Nach Prüfung durch das Registergericht wird die Aktiengesellschaft eingetragen und entsteht hiermit offiziell. Vor-AG und die spätere AG sind jedoch identisch, da ein identitätswahrender Rechtsformwechsel stattfindet.

Formwechsel statt Neugründung

Interessant ist aber, dass eine Aktiengesellschaft in den wenigsten Fällen im Wege der Neugründung entsteht, sondern häufig durch Formwechsel eines bereits in einer anderen Rechtsform bestehenden Unternehmens.

In der Praxis tritt dabei häufig der Formwechsel einer GmbH in eine AG auf. Der GmbH ist der Zugang zum Kapitalmarkt kaum möglich. Mit zunehmender Expansion könnte sich die Aktiengesellschaft als geeignetere Rechtsform herausstellen. Der größte Vorteil einer AG gegenüber der GmbH ist die Möglichkeit, sich bei der Suche nach Kapitalgebern auf dem allgemeinen Kapitalmarkt einer breiten Anlegergruppe bedienen zu können.
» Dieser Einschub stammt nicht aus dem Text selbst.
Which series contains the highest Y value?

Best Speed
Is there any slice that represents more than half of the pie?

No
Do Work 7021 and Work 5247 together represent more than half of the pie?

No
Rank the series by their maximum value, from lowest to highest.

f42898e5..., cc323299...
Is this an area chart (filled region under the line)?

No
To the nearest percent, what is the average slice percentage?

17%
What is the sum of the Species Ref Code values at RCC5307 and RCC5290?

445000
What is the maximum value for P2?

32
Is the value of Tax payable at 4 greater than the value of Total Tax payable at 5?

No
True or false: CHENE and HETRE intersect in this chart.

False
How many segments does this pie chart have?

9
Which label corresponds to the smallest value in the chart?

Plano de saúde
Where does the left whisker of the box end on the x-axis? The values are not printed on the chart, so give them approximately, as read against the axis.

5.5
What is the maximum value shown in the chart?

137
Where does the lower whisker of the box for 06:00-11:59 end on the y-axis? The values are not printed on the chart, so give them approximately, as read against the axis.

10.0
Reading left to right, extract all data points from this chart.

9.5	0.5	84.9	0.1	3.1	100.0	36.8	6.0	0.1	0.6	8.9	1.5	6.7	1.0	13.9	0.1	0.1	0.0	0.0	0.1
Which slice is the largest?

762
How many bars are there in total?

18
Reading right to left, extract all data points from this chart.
Neben dem Aspekt der Finanzierung eines Unternehmens gibt es allerdings noch weitere Gründe für Umwandlungen. So kann die Umstrukturierung in eine AG helfen, eine Unternehmernachfolge vorzubereiten, das Bilanzbild zu verbessern oder auch Steuern einzusparen.

Klassischer Anwendungsfall für einen Wechsel einer GmbH in eine Aktiengesellschaft bleibt jedoch die Nachfolgeplanung und die damit verbundene Schwierigkeit, verschiedene Rechtsformen bzw. Beteiligungen an ihnen zu verkaufen. Dies ist in der Form einer Aktiengesellschaft deutlich leichter, beispielsweise durch die Möglichkeit des steuerfreien Verkaufs von Kapitalgesellschaftsanteilen an andere Kapitalgesellschaften.

Aufgrund des erhöhten Gründungs- und Verwaltungsaufwands einer Aktiengesellschaft sollten Sie sich bei der Gründung oder einem Formwechsel beraten lassen.